▶ [PROVIDED PASSAGE]:

-------

Published on February 17, 2010
The largest and most populous country in SE Asia, Indonesia claims some 17,000 islands that stretch over 5,000km across equatorial Asia to Australia. Such geographic expanse lends to a great wealth of ethnic and cultural diversity. The Islamic state was colonized by the Dutch in the early 17th century as an important trading post, with their rule lasting over thee centuries until independence in 1945. After decades of rule by President Suharto, since the late 1990s Indonesia has experienced a period of dramatic political, social, economic change.
Early 20th century art practice was built upon the traditions and movements in European art, but by the 1930s there were a growing number of nationalist artists such as S. Sudjojono who rejected romantic and exotic colonialist creativity they dubbed Mooi-indie, for a more Asia-specific viewpoint. This led to the foundation of the first Indonesian painters group, Persagi.

-------

▶ [TASK LIST]:
- 1) Reproduce the passage on Indonesia and its art word for word, starting with "Early 20th century" and going on through "painters group, Persagi.".
- 2) Write what comes next in the passage on Indonesia and its art, picking up right after its final sentence.
The entries that follow play no part in this work.

-------

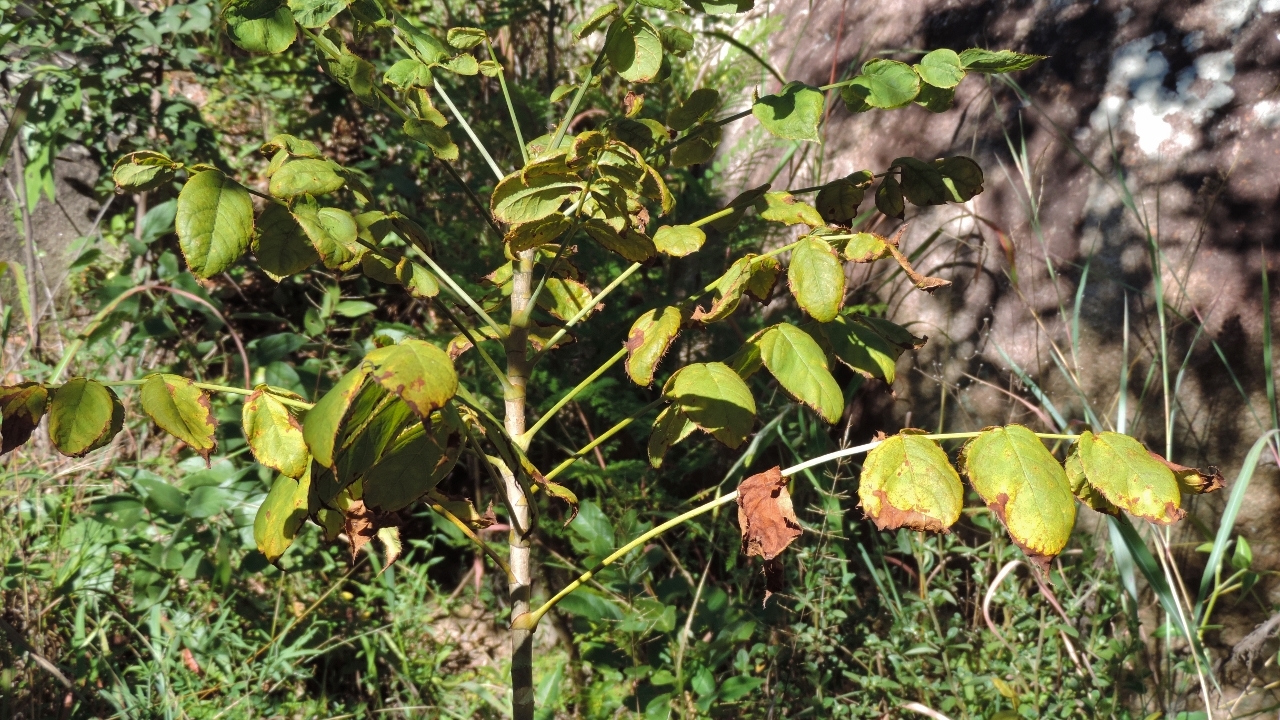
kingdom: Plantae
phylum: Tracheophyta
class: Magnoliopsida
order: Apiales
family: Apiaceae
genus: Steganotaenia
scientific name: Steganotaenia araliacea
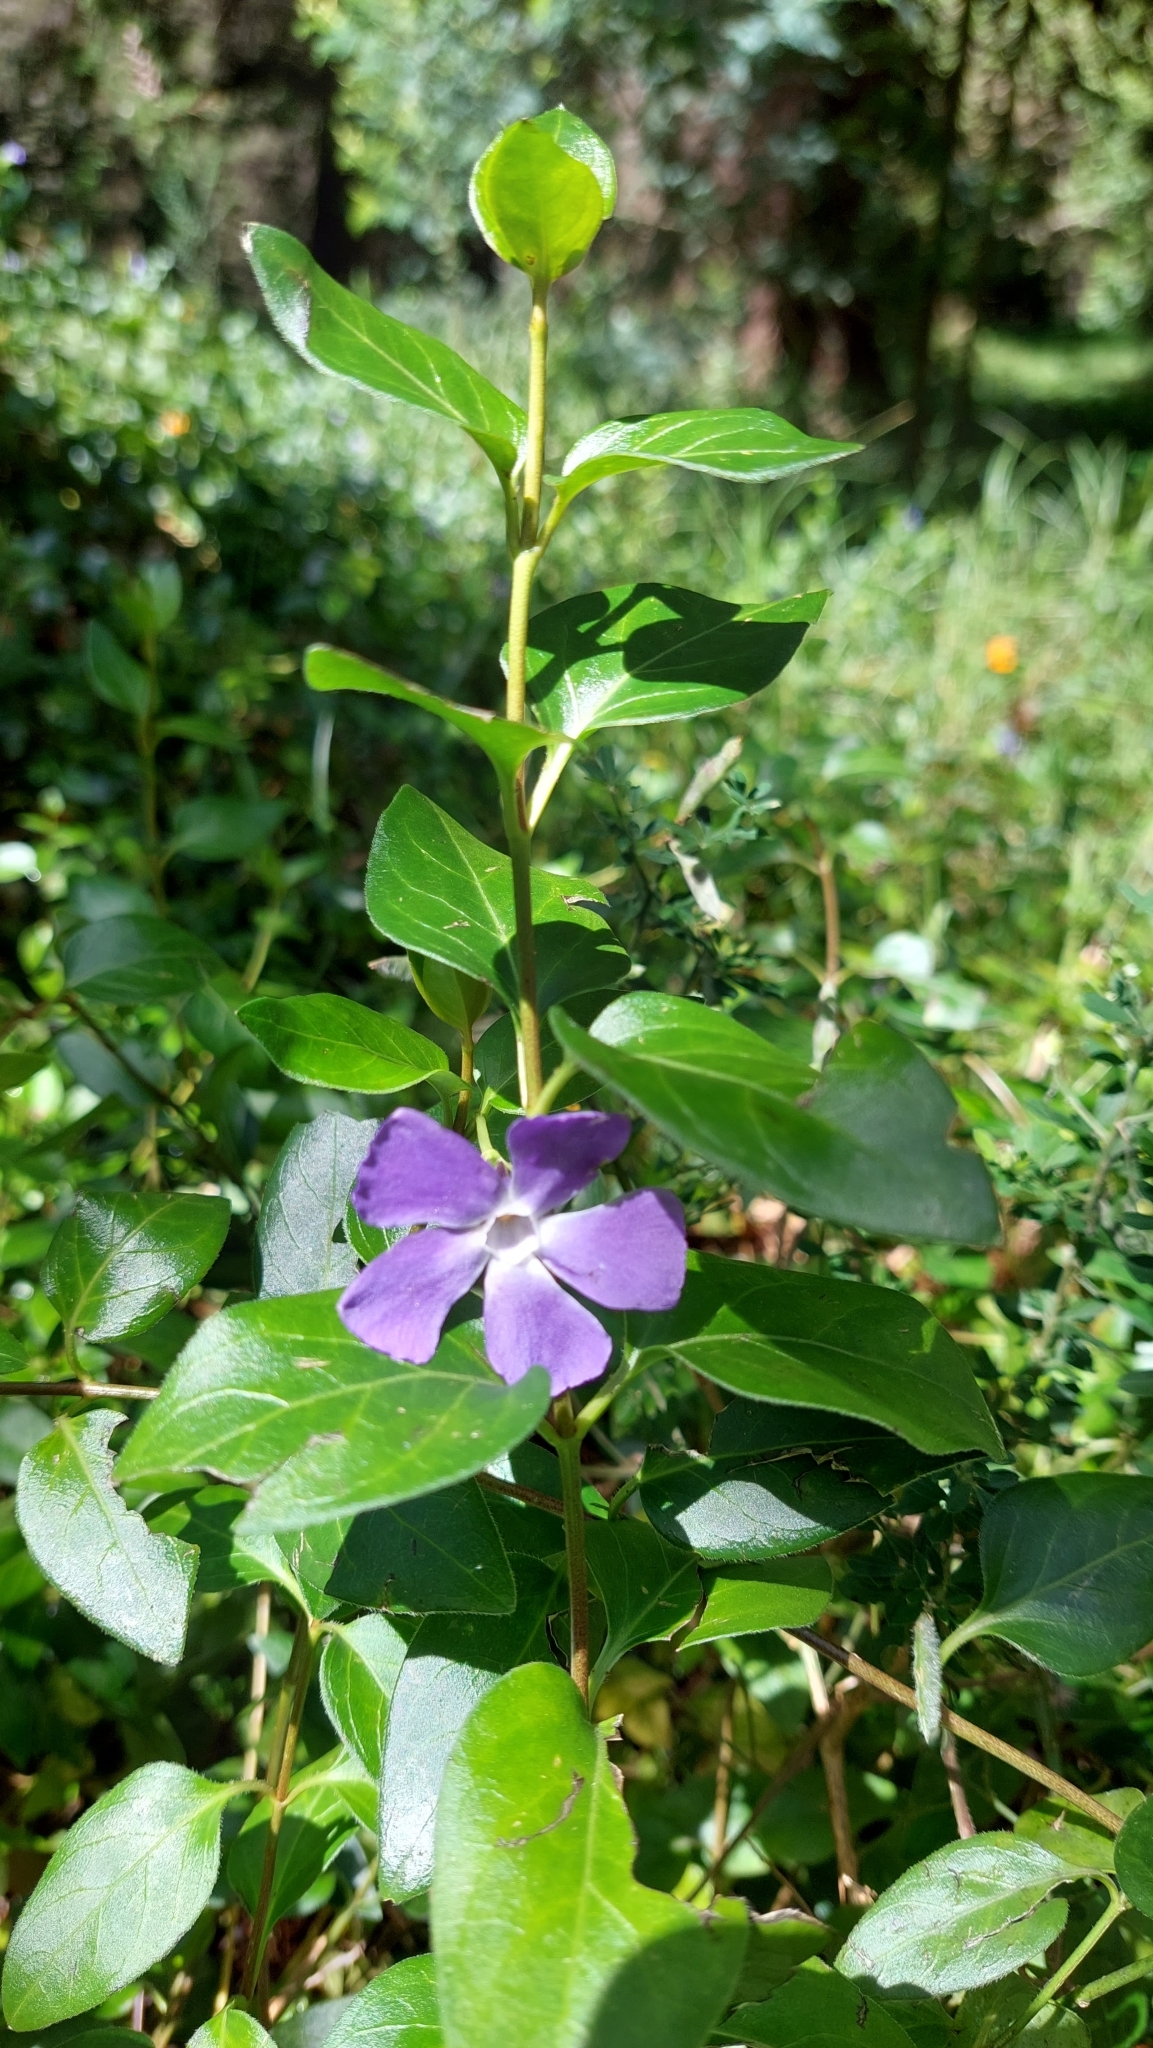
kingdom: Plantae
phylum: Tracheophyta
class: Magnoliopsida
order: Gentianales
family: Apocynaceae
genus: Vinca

-------

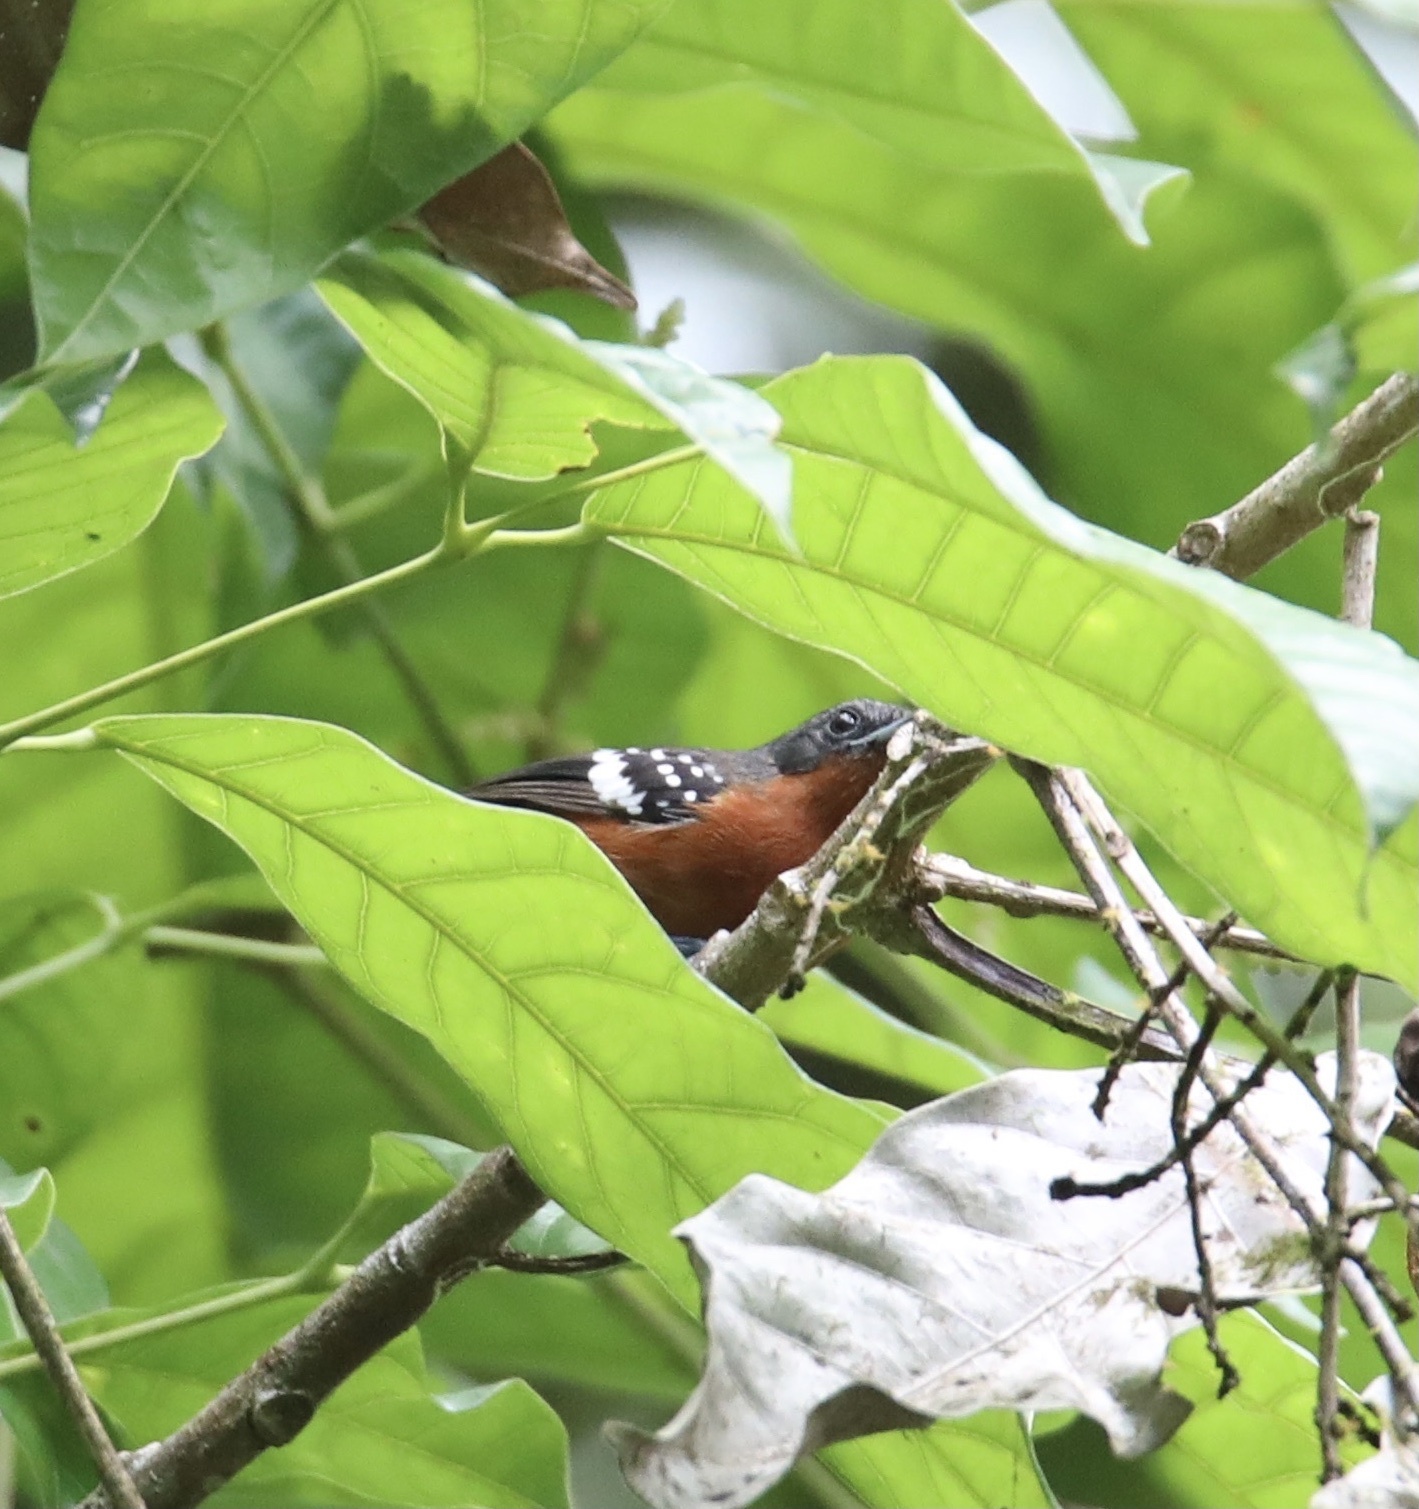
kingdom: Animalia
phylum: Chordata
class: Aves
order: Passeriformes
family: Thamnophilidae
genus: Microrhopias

-------

▶ [TASK-BY-TASK OUTPUTS]:
- 1)
Early 20th century art practice was built upon the traditions and movements in European art, but by the 1930s there were a growing number of nationalist artists such as S. Sudjojono who rejected romantic and exotic colonialist creativity they dubbed Mooi-indie, for a more Asia-specific viewpoint. This led to the foundation of the first Indonesian painters group, Persagi.

- 2)
Today the Indonesian contemporary art scene is one of the most active in SE Asia, warranting regular biennales in both Jakarta and Yogyakarta, as well as the publishing of its own international arts publication C-Arts. While some contemporary artists still address themes pertaining to earlier colonial legacy, more artists explore current issues of cultural diversity and national identity, as well as the merging of traditional or indigenous crafts with contemporary art forms.
One of the best recognized Indonesian artists internationally, Heri Dono invigorates the traditional craft form of shadow puppetry, or wayang kulit, with socially relevant commentaries.Exploring the significance of indigenous culture as a metaphor for modern Indonesian society, Nindityo Adipurnomo’s sculptures draw inspiration from the Javanese female decorative hairpiece, konde.
An ascendant still in his early thirties, Eko Nugroho has already established himself on the international stage. One of a recent generation of creative commentators on Indonesia’s political and economic climate since the mid-to-late nineties, Nugroho’s pop-cartoon style is often peppered with ironic slogans parodying the rhetoric of Indonesian bureaucrats. His oeuvre is visually affiliated to several of his fellow Indonesian illustrators and artists, including the underground group Apotik Komik (Comic Chemist), or the colourfully naïve style of Eddie Hara.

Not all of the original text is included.